JOB ITEM:
Exactly reproduce each line of the listing that follows.

Top of RECORDS FOR THE TASK

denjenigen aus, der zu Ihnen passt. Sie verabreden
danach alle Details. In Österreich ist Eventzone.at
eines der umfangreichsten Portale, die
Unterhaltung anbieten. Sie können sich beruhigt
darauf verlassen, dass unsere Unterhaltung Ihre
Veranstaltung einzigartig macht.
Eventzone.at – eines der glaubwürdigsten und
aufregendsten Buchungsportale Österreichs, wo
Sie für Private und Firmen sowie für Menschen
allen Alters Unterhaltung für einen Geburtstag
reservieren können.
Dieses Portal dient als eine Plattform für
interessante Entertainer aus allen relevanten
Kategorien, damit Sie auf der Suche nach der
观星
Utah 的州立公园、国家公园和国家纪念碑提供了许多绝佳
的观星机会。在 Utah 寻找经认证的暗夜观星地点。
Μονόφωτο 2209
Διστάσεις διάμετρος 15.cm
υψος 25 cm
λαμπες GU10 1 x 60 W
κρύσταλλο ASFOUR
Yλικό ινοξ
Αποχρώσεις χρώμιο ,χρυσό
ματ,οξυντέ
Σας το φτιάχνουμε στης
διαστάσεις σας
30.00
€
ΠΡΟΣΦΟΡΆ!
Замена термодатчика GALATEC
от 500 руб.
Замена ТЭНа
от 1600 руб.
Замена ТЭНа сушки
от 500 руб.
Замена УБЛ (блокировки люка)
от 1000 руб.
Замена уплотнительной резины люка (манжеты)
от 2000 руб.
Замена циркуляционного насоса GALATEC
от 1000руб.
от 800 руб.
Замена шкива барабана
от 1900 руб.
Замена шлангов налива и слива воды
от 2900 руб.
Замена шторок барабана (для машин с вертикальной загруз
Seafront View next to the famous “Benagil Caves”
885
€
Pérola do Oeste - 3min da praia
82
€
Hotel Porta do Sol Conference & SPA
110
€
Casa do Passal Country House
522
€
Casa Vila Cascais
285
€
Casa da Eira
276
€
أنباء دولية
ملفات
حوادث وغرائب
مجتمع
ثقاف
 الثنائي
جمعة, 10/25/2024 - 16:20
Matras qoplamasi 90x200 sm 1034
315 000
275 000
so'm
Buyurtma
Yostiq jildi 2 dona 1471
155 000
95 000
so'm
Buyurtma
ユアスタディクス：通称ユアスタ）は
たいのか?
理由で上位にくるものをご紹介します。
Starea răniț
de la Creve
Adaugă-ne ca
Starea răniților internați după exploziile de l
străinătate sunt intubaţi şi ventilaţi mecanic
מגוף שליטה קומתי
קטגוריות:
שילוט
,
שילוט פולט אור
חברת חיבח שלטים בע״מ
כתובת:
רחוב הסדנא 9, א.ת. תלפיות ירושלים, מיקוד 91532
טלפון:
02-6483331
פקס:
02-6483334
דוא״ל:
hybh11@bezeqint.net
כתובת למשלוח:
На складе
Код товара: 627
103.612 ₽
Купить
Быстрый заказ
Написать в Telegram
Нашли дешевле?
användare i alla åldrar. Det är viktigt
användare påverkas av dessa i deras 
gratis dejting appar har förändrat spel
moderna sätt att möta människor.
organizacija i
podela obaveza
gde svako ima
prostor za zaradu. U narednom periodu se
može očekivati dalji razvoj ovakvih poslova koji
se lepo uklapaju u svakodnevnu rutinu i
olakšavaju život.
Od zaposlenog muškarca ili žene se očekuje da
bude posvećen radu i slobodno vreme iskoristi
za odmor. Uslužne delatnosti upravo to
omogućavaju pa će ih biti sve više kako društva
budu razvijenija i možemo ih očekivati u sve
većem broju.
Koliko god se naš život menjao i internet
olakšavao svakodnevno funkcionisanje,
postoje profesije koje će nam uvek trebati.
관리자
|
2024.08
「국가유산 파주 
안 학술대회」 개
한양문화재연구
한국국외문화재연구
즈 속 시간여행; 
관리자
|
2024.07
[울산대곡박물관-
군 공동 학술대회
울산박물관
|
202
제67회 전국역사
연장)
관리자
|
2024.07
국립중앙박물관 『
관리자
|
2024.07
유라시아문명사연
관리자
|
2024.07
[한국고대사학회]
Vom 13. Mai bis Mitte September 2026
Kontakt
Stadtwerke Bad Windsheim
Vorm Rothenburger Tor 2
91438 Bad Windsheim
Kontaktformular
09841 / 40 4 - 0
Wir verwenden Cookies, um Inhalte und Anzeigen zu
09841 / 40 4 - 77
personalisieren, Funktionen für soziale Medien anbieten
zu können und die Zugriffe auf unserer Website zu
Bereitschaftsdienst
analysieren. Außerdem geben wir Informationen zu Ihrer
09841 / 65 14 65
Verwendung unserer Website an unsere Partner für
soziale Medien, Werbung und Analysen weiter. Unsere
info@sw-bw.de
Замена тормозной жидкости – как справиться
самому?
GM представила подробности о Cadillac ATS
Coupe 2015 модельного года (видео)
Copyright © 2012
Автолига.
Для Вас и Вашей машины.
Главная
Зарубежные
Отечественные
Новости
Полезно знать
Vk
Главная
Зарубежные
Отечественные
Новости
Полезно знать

Bottom of RECORDS FOR THE TASK

WORKED SOLUTION:
denjenigen aus, der zu Ihnen passt. Sie verabreden
danach alle Details. In Österreich ist Eventzone.at
eines der umfangreichsten Portale, die
Unterhaltung anbieten. Sie können sich beruhigt
darauf verlassen, dass unsere Unterhaltung Ihre
Veranstaltung einzigartig macht.
Eventzone.at – eines der glaubwürdigsten und
aufregendsten Buchungsportale Österreichs, wo
Sie für Private und Firmen sowie für Menschen
allen Alters Unterhaltung für einen Geburtstag
reservieren können.
Dieses Portal dient als eine Plattform für
interessante Entertainer aus allen relevanten
Kategorien, damit Sie auf der Suche nach der
观星
Utah 的州立公园、国家公园和国家纪念碑提供了许多绝佳
的观星机会。在 Utah 寻找经认证的暗夜观星地点。
Μονόφωτο 2209
Διστάσεις διάμετρος 15.cm
υψος 25 cm
λαμπες GU10 1 x 60 W
κρύσταλλο ASFOUR
Yλικό ινοξ
Αποχρώσεις χρώμιο ,χρυσό
ματ,οξυντέ
Σας το φτιάχνουμε στης
διαστάσεις σας
30.00
€
ΠΡΟΣΦΟΡΆ!
Замена термодатчика GALATEC
от 500 руб.
Замена ТЭНа
от 1600 руб.
Замена ТЭНа сушки
от 500 руб.
Замена УБЛ (блокировки люка)
от 1000 руб.
Замена уплотнительной резины люка (манжеты)
от 2000 руб.
Замена циркуляционного насоса GALATEC
от 1000руб.
от 800 руб.
Замена шкива барабана
от 1900 руб.
Замена шлангов налива и слива воды
от 2900 руб.
Замена шторок барабана (для машин с вертикальной загруз
Seafront View next to the famous “Benagil Caves”
885
€
Pérola do Oeste - 3min da praia
82
€
Hotel Porta do Sol Conference & SPA
110
€
Casa do Passal Country House
522
€
Casa Vila Cascais
285
€
Casa da Eira
276
€
أنباء دولية
ملفات
حوادث وغرائب
مجتمع
ثقاف
 الثنائي
جمعة, 10/25/2024 - 16:20
Matras qoplamasi 90x200 sm 1034
315 000
275 000
so'm
Buyurtma
Yostiq jildi 2 dona 1471
155 000
95 000
so'm
Buyurtma
ユアスタディクス：通称ユアスタ）は
たいのか?
理由で上位にくるものをご紹介します。
Starea răniț
de la Creve
Adaugă-ne ca
Starea răniților internați după exploziile de l
străinătate sunt intubaţi şi ventilaţi mecanic
מגוף שליטה קומתי
קטגוריות:
שילוט
,
שילוט פולט אור
חברת חיבח שלטים בע״מ
כתובת:
רחוב הסדנא 9, א.ת. תלפיות ירושלים, מיקוד 91532
טלפון:
02-6483331
פקס:
02-6483334
דוא״ל:
hybh11@bezeqint.net
כתובת למשלוח:
На складе
Код товара: 627
103.612 ₽
Купить
Быстрый заказ
Написать в Telegram
Нашли дешевле?
användare i alla åldrar. Det är viktigt
användare påverkas av dessa i deras 
gratis dejting appar har förändrat spel
moderna sätt att möta människor.
organizacija i
podela obaveza
gde svako ima
prostor za zaradu. U narednom periodu se
može očekivati dalji razvoj ovakvih poslova koji
se lepo uklapaju u svakodnevnu rutinu i
olakšavaju život.
Od zaposlenog muškarca ili žene se očekuje da
bude posvećen radu i slobodno vreme iskoristi
za odmor. Uslužne delatnosti upravo to
omogućavaju pa će ih biti sve više kako društva
budu razvijenija i možemo ih očekivati u sve
većem broju.
Koliko god se naš život menjao i internet
olakšavao svakodnevno funkcionisanje,
postoje profesije koje će nam uvek trebati.
관리자
|
2024.08
「국가유산 파주 
안 학술대회」 개
한양문화재연구
한국국외문화재연구
즈 속 시간여행; 
관리자
|
2024.07
[울산대곡박물관-
군 공동 학술대회
울산박물관
|
202
제67회 전국역사
연장)
관리자
|
2024.07
국립중앙박물관 『
관리자
|
2024.07
유라시아문명사연
관리자
|
2024.07
[한국고대사학회]
Vom 13. Mai bis Mitte September 2026
Kontakt
Stadtwerke Bad Windsheim
Vorm Rothenburger Tor 2
91438 Bad Windsheim
Kontaktformular
09841 / 40 4 - 0
Wir verwenden Cookies, um Inhalte und Anzeigen zu
09841 / 40 4 - 77
personalisieren, Funktionen für soziale Medien anbieten
zu können und die Zugriffe auf unserer Website zu
Bereitschaftsdienst
analysieren. Außerdem geben wir Informationen zu Ihrer
09841 / 65 14 65
Verwendung unserer Website an unsere Partner für
soziale Medien, Werbung und Analysen weiter. Unsere
info@sw-bw.de
Замена тормозной жидкости – как справиться
самому?
GM представила подробности о Cadillac ATS
Coupe 2015 модельного года (видео)
Copyright © 2012
Автолига.
Для Вас и Вашей машины.
Главная
Зарубежные
Отечественные
Новости
Полезно знать
Vk
Главная
Зарубежные
Отечественные
Новости
Полезно знать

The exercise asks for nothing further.